Friday, April 20, 2001
Ky. on foot-and-mouth alert
Tourists for Scottish festival cause concern
The Associated Press
OWENSBORO, Ky. State and federal veterinarians and agriculture officials met Wednesday to discuss the possibility of Scottish tourists bringing foot-and-mouth disease into Kentucky.
State Board of Agriculture members said that some have raised concern about the disease being carried by tourists and animals from Scotland when they attend the annual Highland Games in Glasgow, Ky.
The games, hosting for the first time the International Gathering of Scottish Clans, are scheduled for May 30 to June 3, a Glasgow city spokeswoman said.

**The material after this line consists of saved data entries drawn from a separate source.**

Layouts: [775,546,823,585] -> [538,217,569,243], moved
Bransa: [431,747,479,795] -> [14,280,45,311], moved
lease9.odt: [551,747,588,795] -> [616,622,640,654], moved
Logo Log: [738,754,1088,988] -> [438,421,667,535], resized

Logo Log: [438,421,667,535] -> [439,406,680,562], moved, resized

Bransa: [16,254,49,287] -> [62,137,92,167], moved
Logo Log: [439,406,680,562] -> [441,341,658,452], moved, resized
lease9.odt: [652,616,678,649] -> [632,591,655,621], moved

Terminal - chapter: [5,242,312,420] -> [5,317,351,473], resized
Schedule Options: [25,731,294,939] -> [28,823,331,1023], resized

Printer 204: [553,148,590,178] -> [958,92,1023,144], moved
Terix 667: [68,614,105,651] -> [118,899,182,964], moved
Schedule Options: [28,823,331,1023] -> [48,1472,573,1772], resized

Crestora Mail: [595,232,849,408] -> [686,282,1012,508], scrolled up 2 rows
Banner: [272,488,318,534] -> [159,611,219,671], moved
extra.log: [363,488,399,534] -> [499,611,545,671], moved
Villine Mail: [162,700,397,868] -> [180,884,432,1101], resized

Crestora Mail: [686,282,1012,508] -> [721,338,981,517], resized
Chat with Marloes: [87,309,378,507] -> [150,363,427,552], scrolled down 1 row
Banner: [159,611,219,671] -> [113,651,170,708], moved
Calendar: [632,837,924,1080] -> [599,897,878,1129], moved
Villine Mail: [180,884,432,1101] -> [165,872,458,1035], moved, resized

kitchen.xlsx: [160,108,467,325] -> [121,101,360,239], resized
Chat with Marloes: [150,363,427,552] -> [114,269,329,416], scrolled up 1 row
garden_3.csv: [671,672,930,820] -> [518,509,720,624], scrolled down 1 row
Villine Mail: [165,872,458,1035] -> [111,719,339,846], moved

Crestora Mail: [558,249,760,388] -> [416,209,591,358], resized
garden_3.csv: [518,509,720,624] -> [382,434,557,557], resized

I'm much more concerned with tourism and bioterrorism than I am with livestock being imported into the country, said Billy Ray Smith, commissioner of the Kentucky Department of Agriculture.
Michael Pavlick, a veterinarian with the U.S. Department of Agriculture, said no animals susceptible to foot and mouth disease will be allowed at the games. Tourists will also have their clothes laundered when they arrive to prevent the spread of the disease, he said.
The tourists will include representatives from the Clans Anderson, Carmichael, Erskine, Gunn, Irwin, Kennedy, Lumsden, MacDonald, MacKenzie, MacLean, MacLennan, MacTavish, Montgomery and Urquhart. They'll visit Barren River Lake State Resort Park for highland dancing, caber tossing and other celebrations of Scottish culture.
Glasgow, settled by Scottish immigrants, was one of the first towns founded in Kentucky and is home to one of the nation's first golf courses.
Officials recently investigated two cases of possible foot-and-
mouth disease in Kentucky, but both were negative, said Roger Odenweller, USDA area veterinarian in charge.
A total of 1.2 million animals have been slaughtered in Europe since the outbreak of the disease was discovered.
Foot-and-mouth disease is deadly to animals but does not hurt humans. It is spread by infected animals' bodily secretions and breath.